**Seleção:**
+===+
Prisões no limite: a crise do sistema carcerário
- Laíssa Esmeraldo
- 11 de out. de 2024
- 4 min de leitura
Atualizado: 11 de out. de 2024
Neste ano, o massacre na Casa de Detenção Carandiru completa 32 anos. Ele é considerado um marco importante no sistema carcerário brasileiro que, segundo dados oficiais, resultou na morte de 111 detentos. Extraoficialmente, no entanto, foram contabilizadas 250 mortes de presos.
Esse acontecimento serviu de inspiração para o filme Carandiru (2003), dirigido por Héctor Babenco. O longa aborda assuntos como brigas de facções, epidemias, contrabando de drogas e violações dos direitos humanos - em diversos níveis - retratando a realidade da vida carcerária brasileira.
Mesmo tendo ocorrido em 1992, aquele mesmo cenário das prisões brasileiras ainda é condizente com a atual conjuntura. Funcionando com 131,7% a mais de sua capacidade real e com população total de 850.377 presos (2023), de acordo com estatística da World Prison Brief (WPB), o Brasil tem a 3ª maior população carcerária do mundo, atrás, apenas, dos Estados Unidos e da China.
+===+
**Tarefas escritas:**
(a) O texto sobre a crise carcerária afirma que o cenário das prisões de 1992 ainda é condizente com a atual conjuntura. Explique em até três frases quais dados o texto apresenta para sustentar essa afirmação.
(b) De acordo com o texto sobre a crise carcerária, quem dirigiu o filme Carandiru?
(c) Transcreva do texto sobre a crise carcerária o trecho que vai de "Esse acontecimento serviu" até "vida carcerária brasileira.".

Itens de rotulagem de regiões
+===+
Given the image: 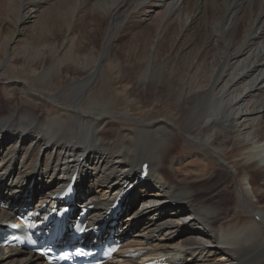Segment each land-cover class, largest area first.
<instances>
[{
	"label": "bare ground",
	"instance_id": "bare-ground-1",
	"mask_svg": "<svg viewBox=\"0 0 264 264\" xmlns=\"http://www.w3.org/2000/svg\"><path fill=\"white\" fill-rule=\"evenodd\" d=\"M0 1L8 24L0 23V90L10 89L9 102L0 98L1 199L33 177L35 188L52 193L75 171L108 199L136 182L141 206L153 212L125 219L133 239L156 235L155 251L186 255L181 264H264V190L250 198L225 170L228 211L157 169L181 142L230 169L225 155L234 146V166L253 168L252 178L239 177L244 189L264 178V0ZM16 65L32 72L31 82L7 81ZM117 75L134 83L132 106L169 99L175 115L116 111ZM0 264L40 263L0 250Z\"/></svg>",
	"mask_w": 264,
	"mask_h": 264
},
{
	"label": "rangeland",
	"instance_id": "rangeland-1",
	"mask_svg": "<svg viewBox=\"0 0 264 264\" xmlns=\"http://www.w3.org/2000/svg\"><path fill=\"white\" fill-rule=\"evenodd\" d=\"M2 5L3 4H0V6H2ZM1 8L3 9V7H1ZM0 23L3 26L8 25L7 21H4V20H2V22L0 20ZM149 23H151V22H149ZM20 68H22V65H16V71L12 68H11V70L9 69V71H8L9 77L8 78H12V79H7V81L16 79L18 81L23 80L25 82H31L32 78L34 77V76H32V72H30L28 69H24V71H22V69H20ZM117 76H118L117 82H116V80H114L113 86H112V88L117 93L116 94L117 97H119V98H117L116 105L114 107L116 111H122L123 109L124 110L131 109L130 112L132 113V115L134 117H137V118L138 117L146 118L152 113H156L157 115L164 117V118L170 114L175 115L176 111H174L172 106L170 105L171 102L169 101V99L163 105H162L161 101L159 103L156 102L157 100H155L156 98L154 97V98H150V105H148L149 107L147 106V108H142L139 105L132 106L130 104V101H128L127 91L129 92L131 90V88L134 86V83L131 80V77H130V79H129V77L127 79L126 75H124V76L123 75H117ZM64 86H65V84L64 85L62 84L61 87H57V85H53L51 87H48V89L50 91H58V89H60ZM9 90H10L9 87L6 85L2 86V91L0 90V98L3 97L5 103L9 102V94H8ZM19 98L22 100V99H24V96L20 94ZM262 116L264 119V112L262 113ZM107 130H110L109 127L107 128ZM177 137L180 138V136H178V135H177ZM178 145H180V147ZM173 146L174 145H172V148H171L172 149V152L170 154L171 157L169 156L167 159H165L166 161L163 160L164 162L159 163L157 169H158V171H160V173H162V171H163L162 174L166 175L168 178H170L168 176V174H169L175 180L180 181L181 183H192L195 190L198 192V196H201L199 198H201V199L206 198L205 200H207V198L210 197V198H208V200H210L211 202H219L220 204L224 203L223 205H221V207L223 209L228 210V211L232 210V208L234 207L232 204V202H233L232 198L233 197L231 195V191L227 188L231 184L230 178H229L230 173L225 171V170H228L230 172L231 169H232L231 173H233V177H235L239 180V183H240L241 187L243 188V190L245 191L246 195H249L250 198L254 197L253 193L255 192V190H257V188L258 189L261 188L262 190L261 189L257 190V192L255 193L256 196L258 195L257 197L259 198L260 194H262V191L264 190V178L260 177L259 179H257L255 181V183H252L251 185L253 188H251V185L250 186L247 185V190L244 189L245 185L242 183V181L240 182V179L242 176L246 177L248 179L252 175L253 168L252 169H250V167L249 168H246V167L243 168L239 165L234 166V163H236L235 161L240 162V160H239L240 156H239V158L237 157L238 152H237V150H235L236 147L231 146L227 150V153L225 155V164L228 168L231 167L230 169H227V168L220 166V164L215 159L210 158V156H205V159L200 158L199 156L196 155L197 151L195 149H189V148L187 149L185 144L182 142L180 144H176V146H174L175 148ZM169 161H172L174 164H171V162H169ZM239 177H240V179H239ZM251 178H252V176H251ZM105 193L106 192H102L101 189H97L95 191V195L99 196L101 198ZM258 202L260 203L259 206L264 210V199H260ZM231 205H232V207H230ZM226 206H228V207H226ZM138 208H140V204L137 207V209ZM152 208L153 207L147 208L146 211L147 212H153ZM236 217H237V215H236ZM223 218H225V217L223 216ZM231 220H232V217L231 218L228 217L227 219H223L221 221H224L223 224H229V222H231ZM177 256H179V255H177ZM216 260H218V259H216ZM188 261H190V260H188Z\"/></svg>",
	"mask_w": 264,
	"mask_h": 264
}]
</instances>
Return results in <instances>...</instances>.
+===+
**Resultados por tarefa:**
(a) Segundo a World Prison Brief, o sistema carcerário brasileiro funciona com 131,7% a mais de sua capacidade real e tinha 850.377 presos em 2023. Com esse número, o Brasil tem a 3ª maior população carcerária do mundo, atrás apenas dos Estados Unidos e da China.

(b) Héctor Babenco.

(c)
Esse acontecimento serviu de inspiração para o filme Carandiru (2003), dirigido por Héctor Babenco. O longa aborda assuntos como brigas de facções, epidemias, contrabando de drogas e violações dos direitos humanos - em diversos níveis - retratando a realidade da vida carcerária brasileira.